PROVIDED ENTRIES:
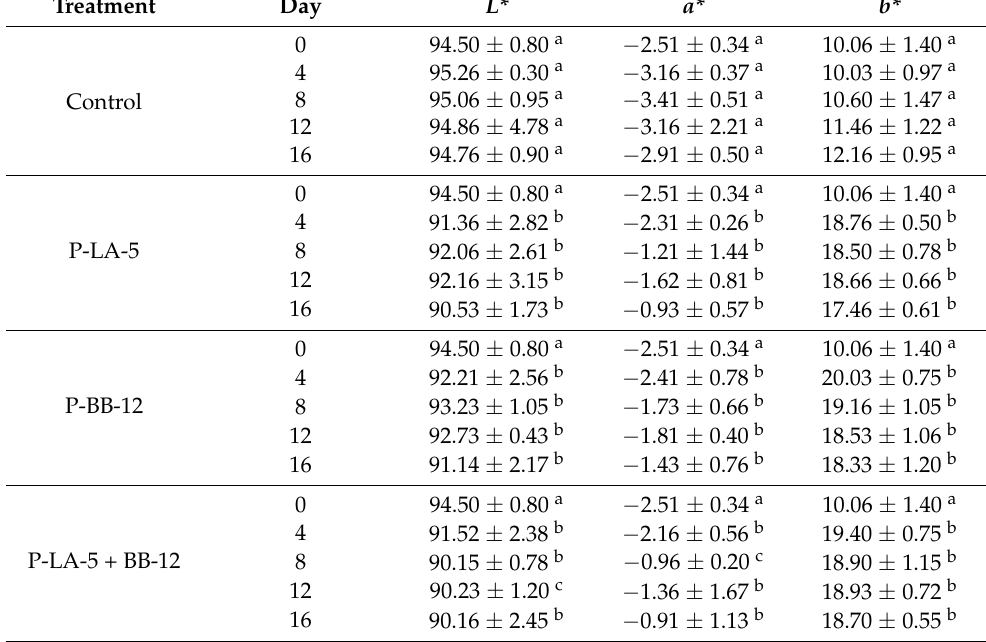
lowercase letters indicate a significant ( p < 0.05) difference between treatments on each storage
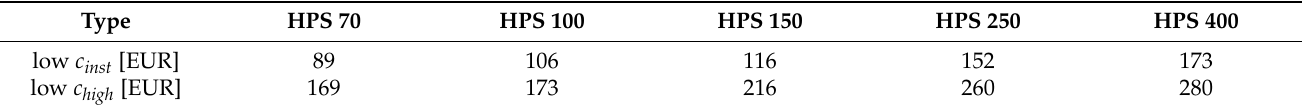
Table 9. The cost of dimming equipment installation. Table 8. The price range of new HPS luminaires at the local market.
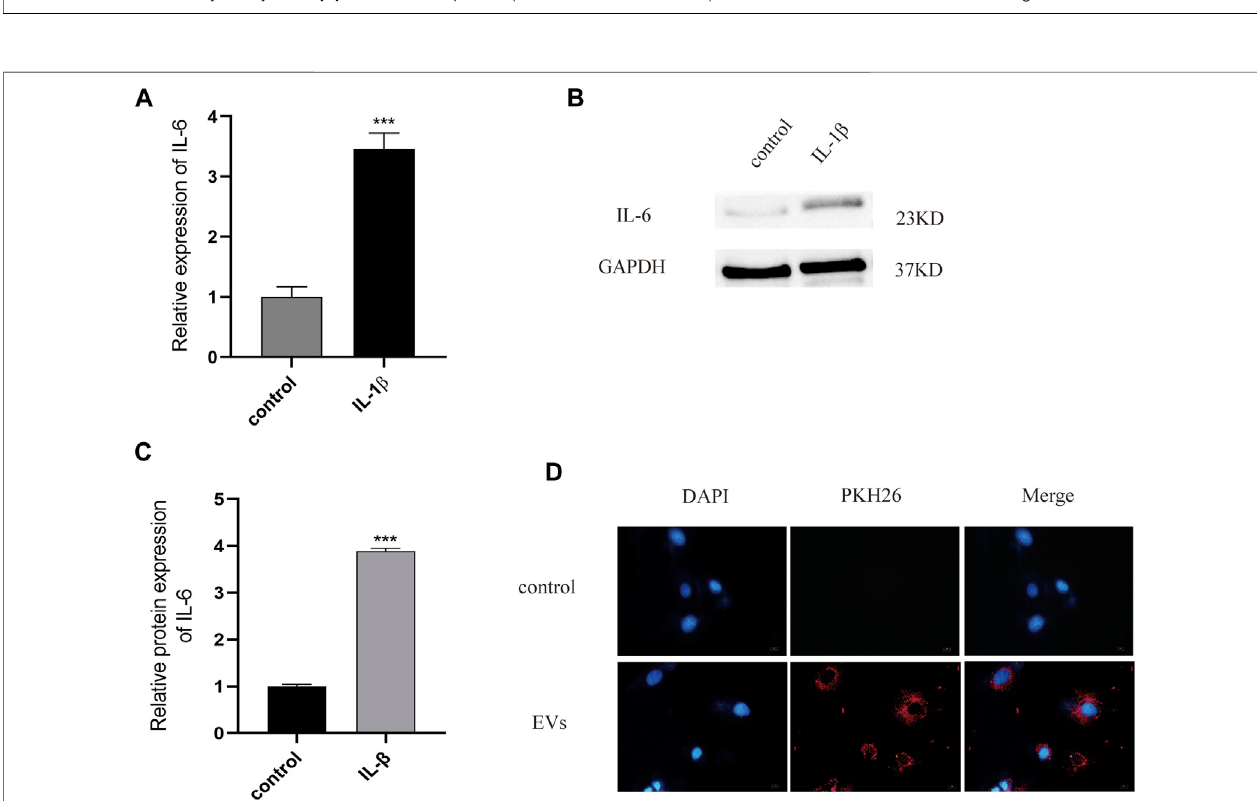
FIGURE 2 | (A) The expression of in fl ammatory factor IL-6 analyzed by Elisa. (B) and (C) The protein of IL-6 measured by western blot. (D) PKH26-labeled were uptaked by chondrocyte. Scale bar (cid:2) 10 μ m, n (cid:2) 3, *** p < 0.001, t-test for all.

...

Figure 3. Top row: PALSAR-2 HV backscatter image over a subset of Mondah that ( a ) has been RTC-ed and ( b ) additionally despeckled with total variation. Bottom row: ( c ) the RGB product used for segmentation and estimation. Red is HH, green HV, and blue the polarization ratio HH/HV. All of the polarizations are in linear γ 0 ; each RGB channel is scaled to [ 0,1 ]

ASSIGNMENT: Give a tally of the lines in the listing above that contain the word "each", and provide nothing beyond the number.

COMPLETED EXERCISE: 2